All About Microplastics
Plastics in clothes
About two thirds of the clothes we wear contain plastic, most commonly polyester, nylon or acrylic. These materials are cheap and extremely versatile. Plastics can help make fabrics stretchy and more breathable as well as making them long-lasting and durable. Other textiles also contain plastics – sofas, curtains and carpets often have plastics added to make them more hard wearing.
Microplastics in the home
When we use the textiles in our home, friction causes tiny fibres to break off an be released into the air. These small fragments are called microplastics. There have been very few studies about the amount of microplastics in the home, but what research has been done shows that every home sampled so far contains some airborne microplastics.
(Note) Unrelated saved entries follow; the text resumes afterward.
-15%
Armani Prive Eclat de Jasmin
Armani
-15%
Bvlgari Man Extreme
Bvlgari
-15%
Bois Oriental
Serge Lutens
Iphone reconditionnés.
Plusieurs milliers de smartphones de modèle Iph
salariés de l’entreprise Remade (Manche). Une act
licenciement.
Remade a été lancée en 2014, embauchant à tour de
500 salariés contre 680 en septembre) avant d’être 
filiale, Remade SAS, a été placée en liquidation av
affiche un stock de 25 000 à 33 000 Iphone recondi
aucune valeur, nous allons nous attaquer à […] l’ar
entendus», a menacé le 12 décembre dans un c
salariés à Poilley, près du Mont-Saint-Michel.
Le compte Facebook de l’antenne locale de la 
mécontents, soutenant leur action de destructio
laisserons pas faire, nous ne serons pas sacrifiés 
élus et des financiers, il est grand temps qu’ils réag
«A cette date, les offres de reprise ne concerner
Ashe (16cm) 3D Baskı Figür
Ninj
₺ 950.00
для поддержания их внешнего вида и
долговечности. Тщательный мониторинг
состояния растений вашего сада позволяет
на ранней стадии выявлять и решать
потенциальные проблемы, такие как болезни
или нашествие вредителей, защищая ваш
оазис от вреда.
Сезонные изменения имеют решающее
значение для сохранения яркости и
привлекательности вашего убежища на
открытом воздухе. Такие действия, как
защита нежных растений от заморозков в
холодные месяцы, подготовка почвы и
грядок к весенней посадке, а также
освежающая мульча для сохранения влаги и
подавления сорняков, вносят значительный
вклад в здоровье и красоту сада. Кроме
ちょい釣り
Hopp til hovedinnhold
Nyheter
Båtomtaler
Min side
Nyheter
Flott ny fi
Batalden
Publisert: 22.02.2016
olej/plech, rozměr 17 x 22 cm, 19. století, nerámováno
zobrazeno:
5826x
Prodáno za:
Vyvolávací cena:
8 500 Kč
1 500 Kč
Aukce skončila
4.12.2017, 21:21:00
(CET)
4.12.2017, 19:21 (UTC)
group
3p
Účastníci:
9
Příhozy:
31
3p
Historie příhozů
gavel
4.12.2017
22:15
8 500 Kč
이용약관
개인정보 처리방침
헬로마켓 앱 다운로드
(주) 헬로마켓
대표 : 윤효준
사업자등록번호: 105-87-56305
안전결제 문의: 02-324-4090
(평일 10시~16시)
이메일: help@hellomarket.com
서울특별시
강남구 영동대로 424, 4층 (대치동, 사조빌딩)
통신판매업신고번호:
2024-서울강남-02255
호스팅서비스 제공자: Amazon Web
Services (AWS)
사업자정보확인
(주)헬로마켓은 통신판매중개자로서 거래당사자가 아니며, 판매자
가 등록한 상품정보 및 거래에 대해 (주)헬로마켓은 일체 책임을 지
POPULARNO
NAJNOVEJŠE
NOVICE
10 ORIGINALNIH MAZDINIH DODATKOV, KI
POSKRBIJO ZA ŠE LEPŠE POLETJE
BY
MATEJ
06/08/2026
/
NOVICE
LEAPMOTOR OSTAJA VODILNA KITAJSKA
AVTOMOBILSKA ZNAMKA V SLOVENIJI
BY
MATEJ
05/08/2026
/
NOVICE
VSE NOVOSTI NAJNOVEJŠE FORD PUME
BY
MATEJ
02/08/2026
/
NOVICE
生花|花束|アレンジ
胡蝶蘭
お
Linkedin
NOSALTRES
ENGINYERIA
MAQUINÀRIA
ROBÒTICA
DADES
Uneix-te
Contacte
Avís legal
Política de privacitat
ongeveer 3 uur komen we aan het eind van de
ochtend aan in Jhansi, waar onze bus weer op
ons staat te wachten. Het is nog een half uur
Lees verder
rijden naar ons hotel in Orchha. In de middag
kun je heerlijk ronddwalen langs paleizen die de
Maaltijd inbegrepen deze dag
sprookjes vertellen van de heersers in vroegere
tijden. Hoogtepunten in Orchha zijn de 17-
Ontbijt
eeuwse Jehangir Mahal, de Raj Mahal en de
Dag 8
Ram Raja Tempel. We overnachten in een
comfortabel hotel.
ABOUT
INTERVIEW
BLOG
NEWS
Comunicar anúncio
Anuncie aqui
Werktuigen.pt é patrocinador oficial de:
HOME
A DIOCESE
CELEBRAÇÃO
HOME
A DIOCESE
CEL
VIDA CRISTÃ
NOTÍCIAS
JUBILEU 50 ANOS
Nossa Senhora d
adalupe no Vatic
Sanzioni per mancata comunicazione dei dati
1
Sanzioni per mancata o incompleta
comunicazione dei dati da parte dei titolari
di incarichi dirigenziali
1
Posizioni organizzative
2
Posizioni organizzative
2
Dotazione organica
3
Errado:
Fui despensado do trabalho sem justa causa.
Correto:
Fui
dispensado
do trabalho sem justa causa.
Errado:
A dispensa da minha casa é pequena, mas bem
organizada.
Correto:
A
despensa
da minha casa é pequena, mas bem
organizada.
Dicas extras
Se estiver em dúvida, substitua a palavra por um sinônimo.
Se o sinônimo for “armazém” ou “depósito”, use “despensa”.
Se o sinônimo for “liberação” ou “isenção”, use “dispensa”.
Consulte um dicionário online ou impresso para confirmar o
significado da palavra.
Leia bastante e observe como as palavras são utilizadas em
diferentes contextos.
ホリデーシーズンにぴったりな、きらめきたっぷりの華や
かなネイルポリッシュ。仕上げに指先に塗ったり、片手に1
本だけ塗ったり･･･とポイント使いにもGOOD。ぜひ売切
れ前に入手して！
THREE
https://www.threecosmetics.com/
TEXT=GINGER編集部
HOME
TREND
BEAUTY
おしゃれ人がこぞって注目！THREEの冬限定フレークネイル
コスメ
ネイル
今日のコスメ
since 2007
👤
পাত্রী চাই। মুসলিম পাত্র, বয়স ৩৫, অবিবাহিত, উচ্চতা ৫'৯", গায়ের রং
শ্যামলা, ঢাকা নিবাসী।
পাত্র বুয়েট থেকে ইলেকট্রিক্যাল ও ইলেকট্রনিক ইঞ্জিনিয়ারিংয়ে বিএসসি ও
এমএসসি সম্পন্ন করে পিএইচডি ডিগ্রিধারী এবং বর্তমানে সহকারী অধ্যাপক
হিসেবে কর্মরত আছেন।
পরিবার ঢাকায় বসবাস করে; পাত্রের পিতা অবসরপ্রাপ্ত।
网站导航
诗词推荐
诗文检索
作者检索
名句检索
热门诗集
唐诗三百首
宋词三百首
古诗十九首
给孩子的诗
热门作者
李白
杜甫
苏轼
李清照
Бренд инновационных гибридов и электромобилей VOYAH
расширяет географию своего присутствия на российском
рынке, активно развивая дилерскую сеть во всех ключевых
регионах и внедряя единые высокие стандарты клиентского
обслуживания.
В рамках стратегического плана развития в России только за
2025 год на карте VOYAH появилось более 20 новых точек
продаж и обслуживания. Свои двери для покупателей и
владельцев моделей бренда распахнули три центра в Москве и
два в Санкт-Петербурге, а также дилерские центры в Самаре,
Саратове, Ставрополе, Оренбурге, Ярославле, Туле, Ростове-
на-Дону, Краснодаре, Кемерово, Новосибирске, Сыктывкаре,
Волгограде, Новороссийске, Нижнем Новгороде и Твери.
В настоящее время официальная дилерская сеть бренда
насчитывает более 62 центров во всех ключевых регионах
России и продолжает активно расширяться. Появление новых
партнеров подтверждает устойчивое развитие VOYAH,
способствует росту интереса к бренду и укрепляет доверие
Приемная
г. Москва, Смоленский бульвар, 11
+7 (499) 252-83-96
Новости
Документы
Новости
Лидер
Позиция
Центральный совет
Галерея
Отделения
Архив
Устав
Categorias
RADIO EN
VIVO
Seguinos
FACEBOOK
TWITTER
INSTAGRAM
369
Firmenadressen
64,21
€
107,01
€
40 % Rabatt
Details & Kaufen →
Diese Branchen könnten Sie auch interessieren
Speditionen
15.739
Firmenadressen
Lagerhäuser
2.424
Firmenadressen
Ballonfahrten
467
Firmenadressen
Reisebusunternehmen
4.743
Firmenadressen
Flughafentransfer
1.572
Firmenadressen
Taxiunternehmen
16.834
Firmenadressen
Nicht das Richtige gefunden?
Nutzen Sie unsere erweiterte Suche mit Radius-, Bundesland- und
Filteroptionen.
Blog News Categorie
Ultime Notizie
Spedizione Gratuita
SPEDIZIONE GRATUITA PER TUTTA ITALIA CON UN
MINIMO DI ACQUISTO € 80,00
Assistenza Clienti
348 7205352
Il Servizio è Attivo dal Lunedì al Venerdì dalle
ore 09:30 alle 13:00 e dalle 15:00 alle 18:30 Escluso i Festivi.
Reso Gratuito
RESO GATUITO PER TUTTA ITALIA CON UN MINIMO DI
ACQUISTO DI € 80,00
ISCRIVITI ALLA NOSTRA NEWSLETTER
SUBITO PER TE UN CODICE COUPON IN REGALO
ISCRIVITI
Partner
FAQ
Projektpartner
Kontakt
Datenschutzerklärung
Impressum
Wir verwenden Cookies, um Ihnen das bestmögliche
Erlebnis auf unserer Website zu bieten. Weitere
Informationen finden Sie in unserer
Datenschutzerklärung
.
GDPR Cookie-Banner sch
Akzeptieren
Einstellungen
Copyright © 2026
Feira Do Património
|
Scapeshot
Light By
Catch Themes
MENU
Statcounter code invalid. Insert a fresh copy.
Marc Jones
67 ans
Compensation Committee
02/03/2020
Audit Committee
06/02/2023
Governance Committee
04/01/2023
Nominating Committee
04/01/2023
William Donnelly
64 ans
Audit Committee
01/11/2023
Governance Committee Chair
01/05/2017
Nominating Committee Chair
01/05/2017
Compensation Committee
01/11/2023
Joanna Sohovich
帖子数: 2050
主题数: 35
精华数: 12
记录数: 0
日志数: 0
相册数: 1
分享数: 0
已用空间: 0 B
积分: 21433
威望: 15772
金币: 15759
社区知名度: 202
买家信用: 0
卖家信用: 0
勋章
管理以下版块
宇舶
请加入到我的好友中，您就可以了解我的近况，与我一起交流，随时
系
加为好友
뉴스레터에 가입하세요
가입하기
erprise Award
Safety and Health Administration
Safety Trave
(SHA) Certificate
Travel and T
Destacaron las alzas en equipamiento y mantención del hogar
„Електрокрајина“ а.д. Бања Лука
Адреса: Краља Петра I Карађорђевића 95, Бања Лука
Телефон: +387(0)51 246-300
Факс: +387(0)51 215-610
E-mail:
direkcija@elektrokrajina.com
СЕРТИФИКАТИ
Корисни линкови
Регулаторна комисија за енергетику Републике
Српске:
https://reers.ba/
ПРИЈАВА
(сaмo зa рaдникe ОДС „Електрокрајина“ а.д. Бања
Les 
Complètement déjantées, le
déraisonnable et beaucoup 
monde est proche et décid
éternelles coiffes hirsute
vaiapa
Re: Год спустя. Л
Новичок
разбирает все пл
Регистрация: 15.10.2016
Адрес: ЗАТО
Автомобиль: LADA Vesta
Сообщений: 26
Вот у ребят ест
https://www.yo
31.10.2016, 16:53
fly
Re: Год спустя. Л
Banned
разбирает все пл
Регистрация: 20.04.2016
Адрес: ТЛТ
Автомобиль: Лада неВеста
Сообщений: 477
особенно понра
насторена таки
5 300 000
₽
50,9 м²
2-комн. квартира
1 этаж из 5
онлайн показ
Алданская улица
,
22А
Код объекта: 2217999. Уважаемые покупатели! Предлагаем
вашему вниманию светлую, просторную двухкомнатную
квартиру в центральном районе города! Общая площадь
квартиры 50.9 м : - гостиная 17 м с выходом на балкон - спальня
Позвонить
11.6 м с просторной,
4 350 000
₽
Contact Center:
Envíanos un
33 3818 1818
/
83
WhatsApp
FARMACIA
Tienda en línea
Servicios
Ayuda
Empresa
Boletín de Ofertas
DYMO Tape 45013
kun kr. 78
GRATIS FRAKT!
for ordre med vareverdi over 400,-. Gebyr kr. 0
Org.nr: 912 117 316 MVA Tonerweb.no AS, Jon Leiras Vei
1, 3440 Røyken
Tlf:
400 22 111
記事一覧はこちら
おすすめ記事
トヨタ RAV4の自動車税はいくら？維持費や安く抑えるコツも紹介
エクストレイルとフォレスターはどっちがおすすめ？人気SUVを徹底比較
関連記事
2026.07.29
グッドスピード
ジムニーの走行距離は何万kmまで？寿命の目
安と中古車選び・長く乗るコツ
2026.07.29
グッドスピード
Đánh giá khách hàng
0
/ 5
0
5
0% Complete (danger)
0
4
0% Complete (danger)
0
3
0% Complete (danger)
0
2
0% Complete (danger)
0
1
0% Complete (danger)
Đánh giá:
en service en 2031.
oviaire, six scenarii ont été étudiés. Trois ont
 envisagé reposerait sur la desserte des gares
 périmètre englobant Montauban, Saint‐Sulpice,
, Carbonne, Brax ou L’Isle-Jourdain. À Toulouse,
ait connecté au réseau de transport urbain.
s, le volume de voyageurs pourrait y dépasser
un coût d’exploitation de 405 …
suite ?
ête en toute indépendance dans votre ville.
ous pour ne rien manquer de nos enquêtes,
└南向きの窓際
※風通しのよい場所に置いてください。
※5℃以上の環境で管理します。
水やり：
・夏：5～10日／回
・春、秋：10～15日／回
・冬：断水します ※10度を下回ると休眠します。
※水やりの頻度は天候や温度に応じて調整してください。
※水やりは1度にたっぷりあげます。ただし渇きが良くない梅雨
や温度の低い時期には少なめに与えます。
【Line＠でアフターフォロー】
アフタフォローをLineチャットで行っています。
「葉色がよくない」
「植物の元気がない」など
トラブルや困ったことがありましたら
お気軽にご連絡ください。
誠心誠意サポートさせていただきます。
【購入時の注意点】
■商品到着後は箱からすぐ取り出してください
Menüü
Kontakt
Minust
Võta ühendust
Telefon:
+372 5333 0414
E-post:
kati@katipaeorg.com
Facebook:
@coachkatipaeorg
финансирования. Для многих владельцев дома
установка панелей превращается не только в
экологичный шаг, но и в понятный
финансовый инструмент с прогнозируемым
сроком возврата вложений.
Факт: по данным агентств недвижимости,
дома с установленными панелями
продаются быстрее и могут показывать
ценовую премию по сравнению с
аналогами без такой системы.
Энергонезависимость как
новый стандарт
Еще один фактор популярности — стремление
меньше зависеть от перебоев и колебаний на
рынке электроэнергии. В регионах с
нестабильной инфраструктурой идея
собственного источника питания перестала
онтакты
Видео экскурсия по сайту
In a study in the north of England Jenner et al (2021) sampled 20 homes and found some microplastics in 90% of the samples. Most of the microplastics they samples were fibres (so likely from textiles) and indoor concentrations were higher than outdoor concentrations.
Fibre release from wearing clothes
In a separate study, de Falco et al (2020) used a special ultra-clean laboratory to measure the release of fibres that arises from wearing clothes. They found that the number of fragments released from wearing polyester clothing was similar to the number of fragments released by washing them in a washing machine.
What can be done?
Textiles can be re-designed to produce fewer fibres, which would reduce the amount of airborne microplastics in the home.
Some researchers are working to reduce the amount of microplastic release from clothes washing, but there are no manufacturing standards to encourage textile producers to reduce mircoplastic loss to the air.
We hope that through this study we can work with participants, researchers and the textile industry to work together to reduce microplastic release from textiles.